* **Directions**:
Report every line of the material below that contains the string "pose", reproducing each such line in full. Matching is case-sensitive.

* **Supplied information**:
--- START ---

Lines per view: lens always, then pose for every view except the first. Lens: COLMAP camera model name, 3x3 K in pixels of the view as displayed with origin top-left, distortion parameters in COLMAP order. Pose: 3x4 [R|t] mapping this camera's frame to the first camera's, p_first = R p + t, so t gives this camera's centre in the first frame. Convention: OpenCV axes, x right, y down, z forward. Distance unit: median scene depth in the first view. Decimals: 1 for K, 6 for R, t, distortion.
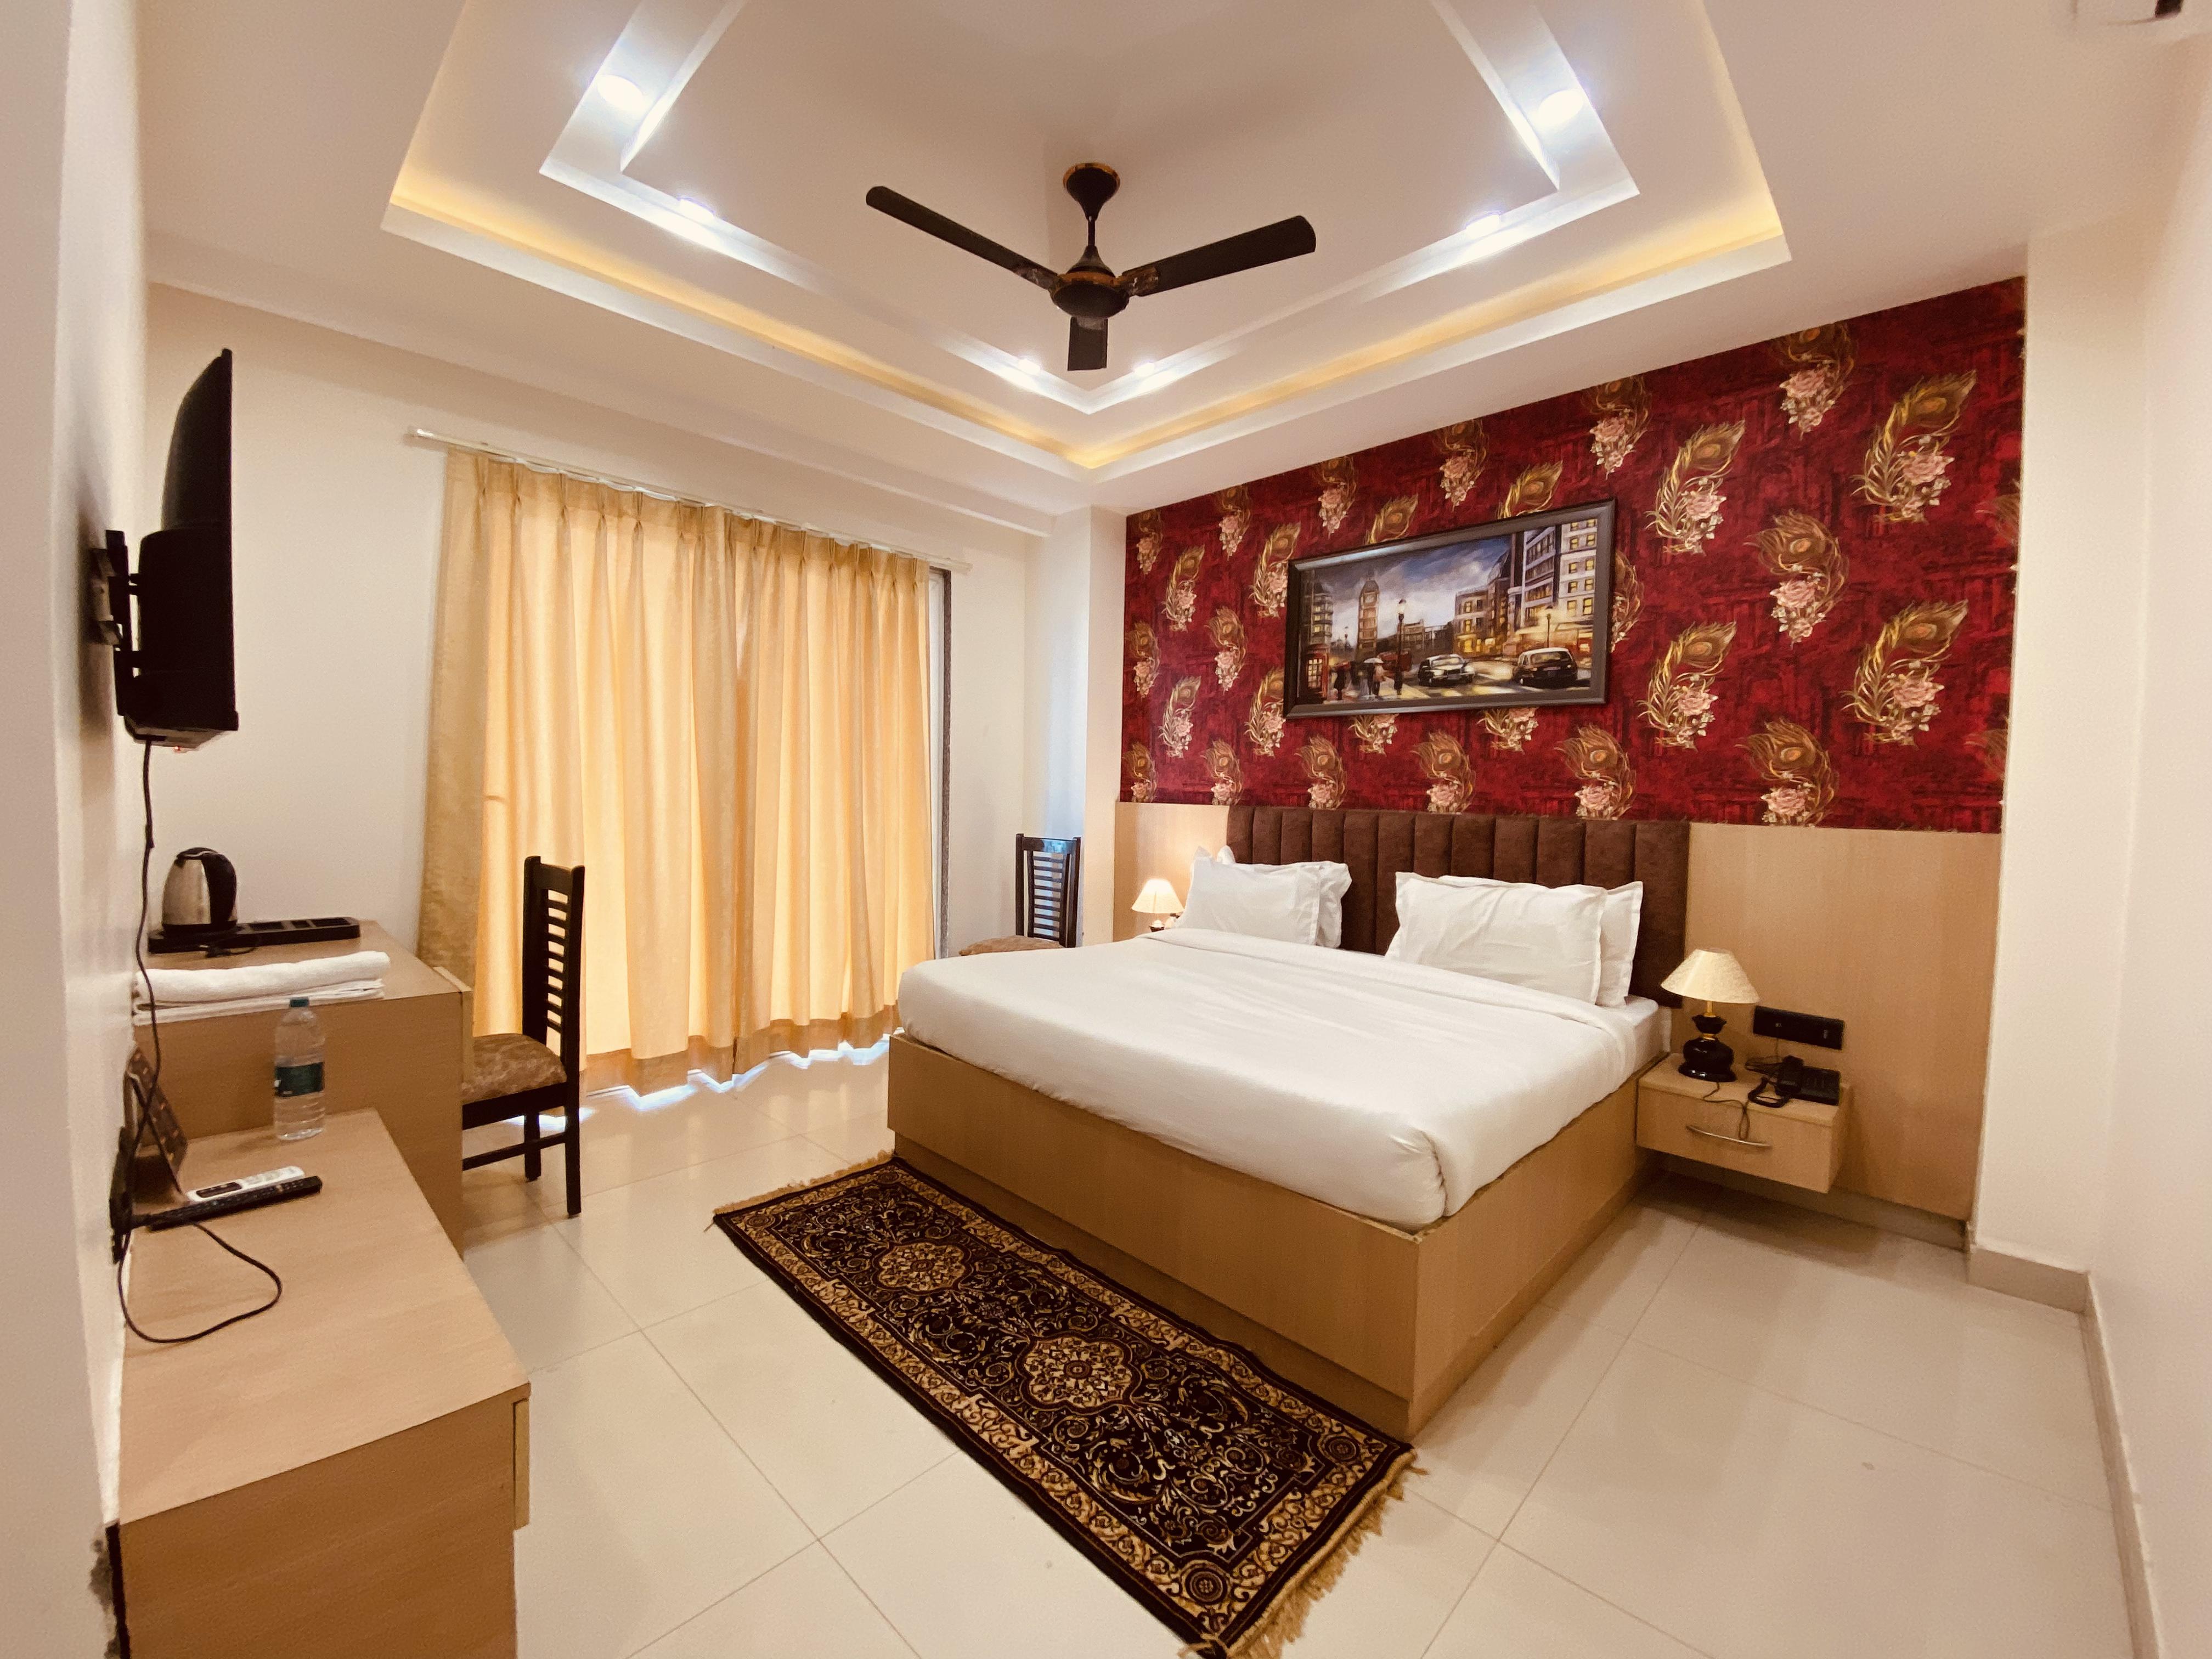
lens RADIAL K [[908.2, 0, 1105.5], [0, 908.2, 838.5], [0, 0, 1]] dist [0.006435, -0.012507]
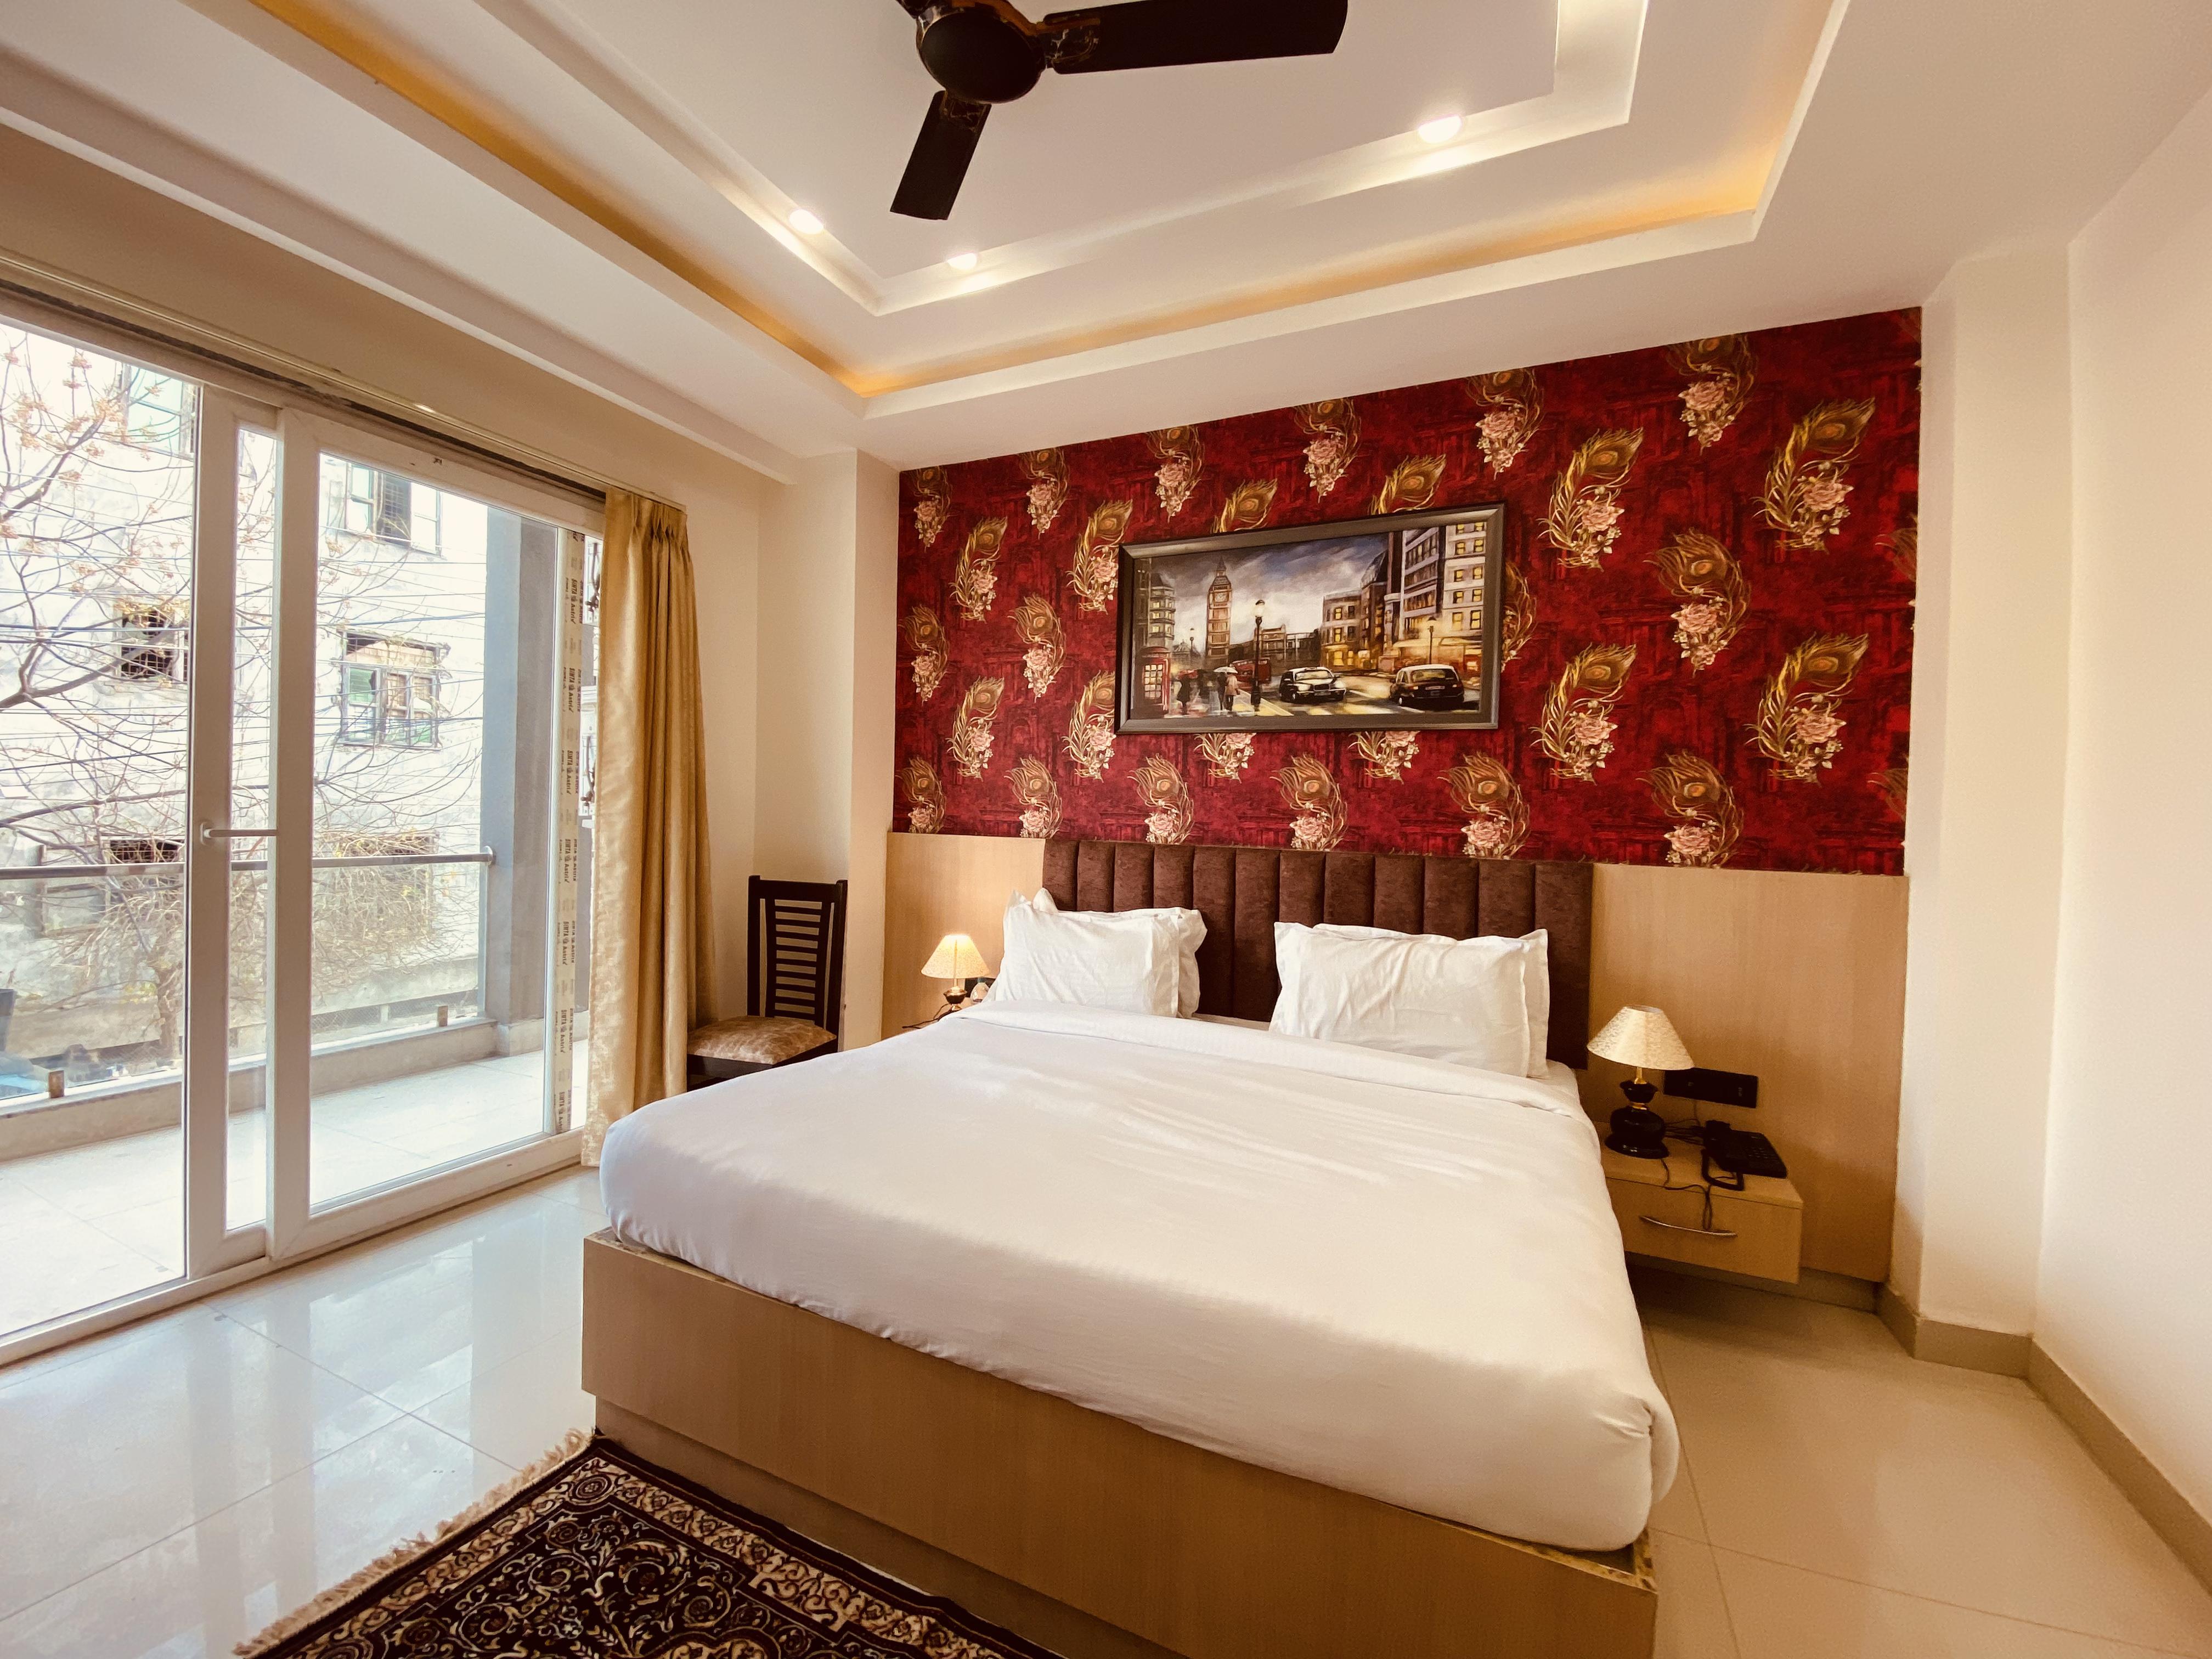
lens RADIAL K [[908.2, 0, 1101.4], [0, 908.2, 817.1], [0, 0, 1]] dist [0.006435, -0.012507]
pose [[0.942054, -0.010991, 0.335280, -0.116739], [0.018857, 0.999618, -0.020214, -0.051290], [-0.334930, 0.025365, 0.941902, 0.291617]]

--- END ---

* **Exercise output**:
Lines per view: lens always, then pose for every view except the first. Lens: COLMAP camera model name, 3x3 K in pixels of the view as displayed with origin top-left, distortion parameters in COLMAP order. Pose: 3x4 [R|t] mapping this camera's frame to the first camera's, p_first = R p + t, so t gives this camera's centre in the first frame. Convention: OpenCV axes, x right, y down, z forward. Distance unit: median scene depth in the first view. Decimals: 1 for K, 6 for R, t, distortion.
pose [[0.942054, -0.010991, 0.335280, -0.116739], [0.018857, 0.999618, -0.020214, -0.051290], [-0.334930, 0.025365, 0.941902, 0.291617]]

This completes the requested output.